Start of Data under study

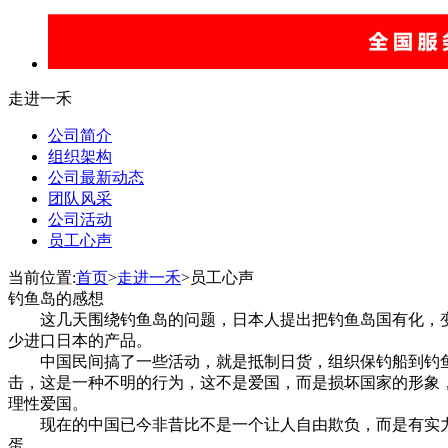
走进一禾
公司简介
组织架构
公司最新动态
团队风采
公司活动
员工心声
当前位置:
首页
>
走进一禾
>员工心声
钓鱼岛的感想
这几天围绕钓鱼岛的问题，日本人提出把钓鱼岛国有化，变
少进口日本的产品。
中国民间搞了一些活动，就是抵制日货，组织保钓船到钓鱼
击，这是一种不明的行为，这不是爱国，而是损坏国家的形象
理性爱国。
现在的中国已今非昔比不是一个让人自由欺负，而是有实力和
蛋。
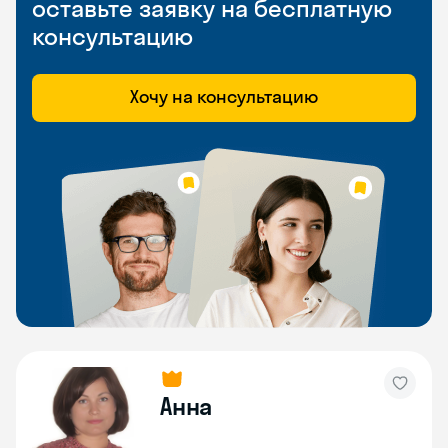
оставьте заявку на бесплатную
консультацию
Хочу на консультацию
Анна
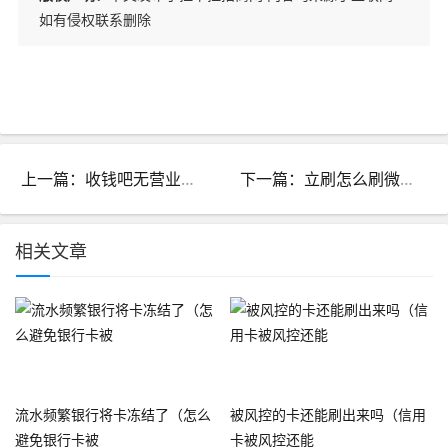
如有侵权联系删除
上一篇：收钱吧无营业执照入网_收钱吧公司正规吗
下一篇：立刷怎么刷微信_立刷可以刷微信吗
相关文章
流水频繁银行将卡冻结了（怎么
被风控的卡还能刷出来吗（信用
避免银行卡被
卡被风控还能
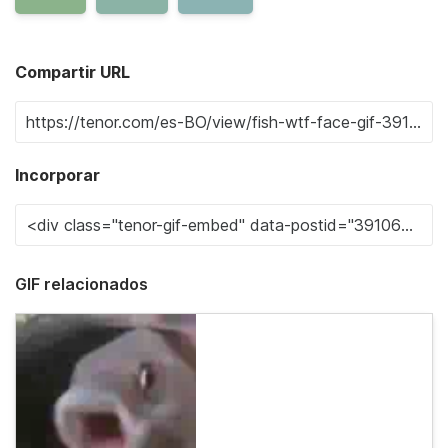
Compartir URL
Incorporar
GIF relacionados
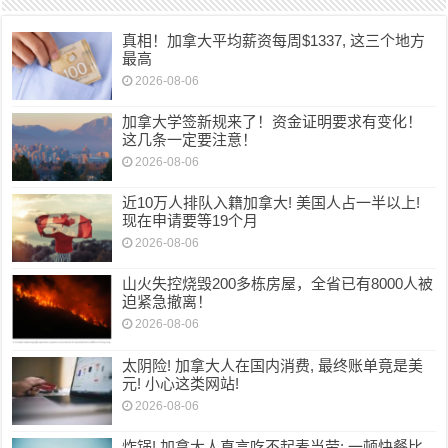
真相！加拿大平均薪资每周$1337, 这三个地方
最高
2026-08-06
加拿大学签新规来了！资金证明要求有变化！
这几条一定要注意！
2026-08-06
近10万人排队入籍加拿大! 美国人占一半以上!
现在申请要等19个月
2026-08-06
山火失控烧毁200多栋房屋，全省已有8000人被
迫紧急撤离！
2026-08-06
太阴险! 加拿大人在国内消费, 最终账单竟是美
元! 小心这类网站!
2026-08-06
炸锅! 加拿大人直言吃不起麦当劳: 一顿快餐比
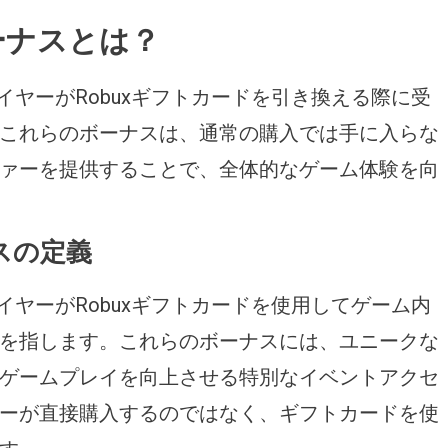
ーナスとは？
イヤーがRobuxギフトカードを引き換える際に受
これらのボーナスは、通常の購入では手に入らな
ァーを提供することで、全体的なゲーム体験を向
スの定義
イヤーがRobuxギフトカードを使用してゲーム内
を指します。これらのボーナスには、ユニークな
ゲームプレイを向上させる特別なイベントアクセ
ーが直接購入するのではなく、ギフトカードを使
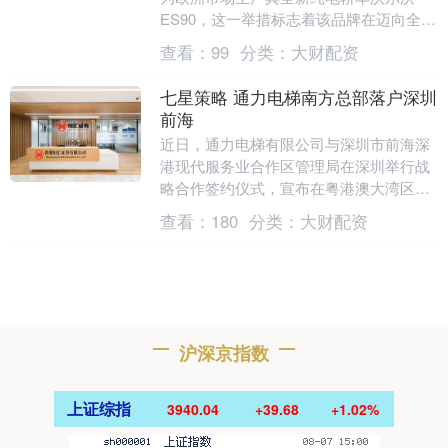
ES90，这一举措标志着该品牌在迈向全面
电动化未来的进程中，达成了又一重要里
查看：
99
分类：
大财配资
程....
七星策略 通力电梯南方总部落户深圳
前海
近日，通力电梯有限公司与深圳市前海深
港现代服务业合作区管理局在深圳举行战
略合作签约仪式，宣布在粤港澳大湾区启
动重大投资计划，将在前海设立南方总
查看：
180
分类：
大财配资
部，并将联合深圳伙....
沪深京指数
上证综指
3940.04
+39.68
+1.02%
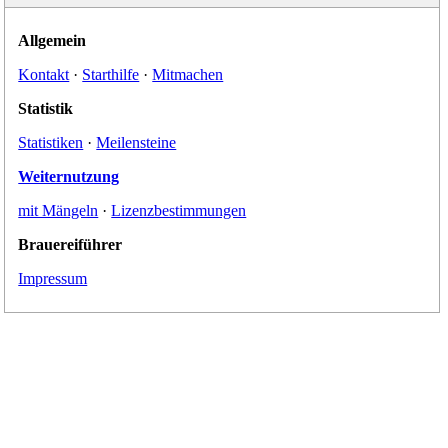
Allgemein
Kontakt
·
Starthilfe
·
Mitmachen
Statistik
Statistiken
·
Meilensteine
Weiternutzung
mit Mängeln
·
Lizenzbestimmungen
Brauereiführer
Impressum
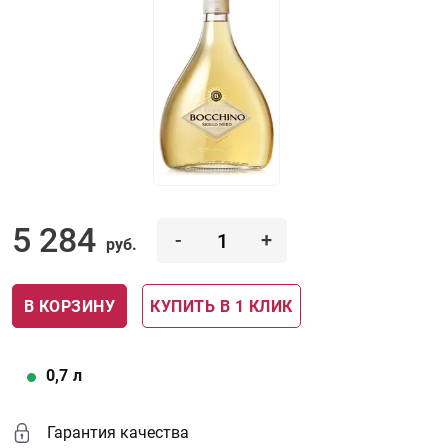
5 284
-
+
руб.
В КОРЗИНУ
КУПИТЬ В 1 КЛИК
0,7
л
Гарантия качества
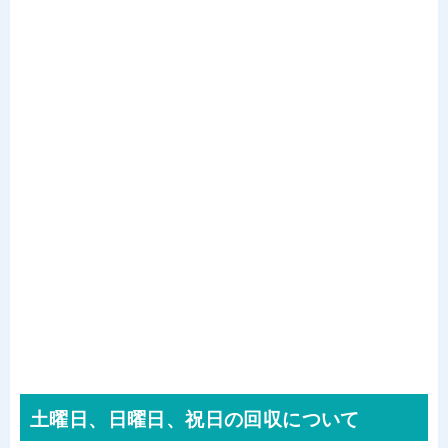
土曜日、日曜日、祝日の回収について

End of Data under study

Exercise:
Format the lines above as a JSON list of strings, one string per line, omitting blank lines and leaving out the pictures.

Solution:
[
  "走进一禾",
  "公司简介",
  "组织架构",
  "公司最新动态",
  "团队风采",
  "公司活动",
  "员工心声",
  "当前位置:",
  "首页",
  ">",
  "走进一禾",
  ">员工心声",
  "钓鱼岛的感想",
  "这几天围绕钓鱼岛的问题，日本人提出把钓鱼岛国有化，变",
  "少进口日本的产品。",
  "中国民间搞了一些活动，就是抵制日货，组织保钓船到钓鱼",
  "击，这是一种不明的行为，这不是爱国，而是损坏国家的形象",
  "理性爱国。",
  "现在的中国已今非昔比不是一个让人自由欺负，而是有实力和",
  "蛋。",
  "оставьте заявку на бесплатную",
  "консультацию",
  "Хочу на консультацию",
  "Анна",
  "如有侵权联系删除",
  "上一篇：收钱吧无营业执照入网_收钱吧公司正规吗",
  "下一篇：立刷怎么刷微信_立刷可以刷微信吗",
  "相关文章",
  "流水频繁银行将卡冻结了（怎么",
  "被风控的卡还能刷出来吗（信用",
  "避免银行卡被",
  "卡被风控还能",
  "Compartir URL",
  "Incorporar",
  "GIF relacionados",
  "真相！加拿大平均薪资每周$1337, 这三个地方",
  "最高",
  "2026-08-06",
  "加拿大学签新规来了！资金证明要求有变化！",
  "这几条一定要注意！",
  "2026-08-06",
  "近10万人排队入籍加拿大! 美国人占一半以上!",
  "现在申请要等19个月",
  "2026-08-06",
  "山火失控烧毁200多栋房屋，全省已有8000人被",
  "迫紧急撤离！",
  "2026-08-06",
  "太阴险! 加拿大人在国内消费, 最终账单竟是美",
  "元! 小心这类网站!",
  "2026-08-06",
  "炸锅! 加拿大人直言吃不起麦当劳: 一顿快餐比",
  "ーナスとは？",
  "イヤーがRobuxギフトカードを引き換える際に受",
  "これらのボーナスは、通常の購入では手に入らな",
  "ァーを提供することで、全体的なゲーム体験を向",
  "スの定義",
  "イヤーがRobuxギフトカードを使用してゲーム内",
  "を指します。これらのボーナスには、ユニークな",
  "ゲームプレイを向上させる特別なイベントアクセ",
  "ーが直接購入するのではなく、ギフトカードを使",
  "ES90，这一举措标志着该品牌在迈向全面",
  "电动化未来的进程中，达成了又一重要里",
  "查看：",
  "99",
  "分类：",
  "大财配资",
  "程....",
  "七星策略 通力电梯南方总部落户深圳",
  "前海",
  "近日，通力电梯有限公司与深圳市前海深",
  "港现代服务业合作区管理局在深圳举行战",
  "略合作签约仪式，宣布在粤港澳大湾区启",
  "动重大投资计划，将在前海设立南方总",
  "查看：",
  "180",
  "分类：",
  "大财配资",
  "部，并将联合深圳伙....",
  "沪深京指数",
  "上证综指",
  "3940.04",
  "+39.68",
  "+1.02%",
  "Allgemein",
  "Kontakt",
  "·",
  "Starthilfe",
  "·",
  "Mitmachen",
  "Statistik",
  "Statistiken",
  "·",
  "Meilensteine",
  "Weiternutzung",
  "mit Mängeln",
  "·",
  "Lizenzbestimmungen",
  "Brauereiführer",
  "Impressum",
  "5 284",
  "-",
  "+",
  "руб.",
  "В КОРЗИНУ",
  "КУПИТЬ В 1 КЛИК",
  "0,7",
  "л",
  "Гарантия качества",
  "土曜日、日曜日、祝日の回収について"
]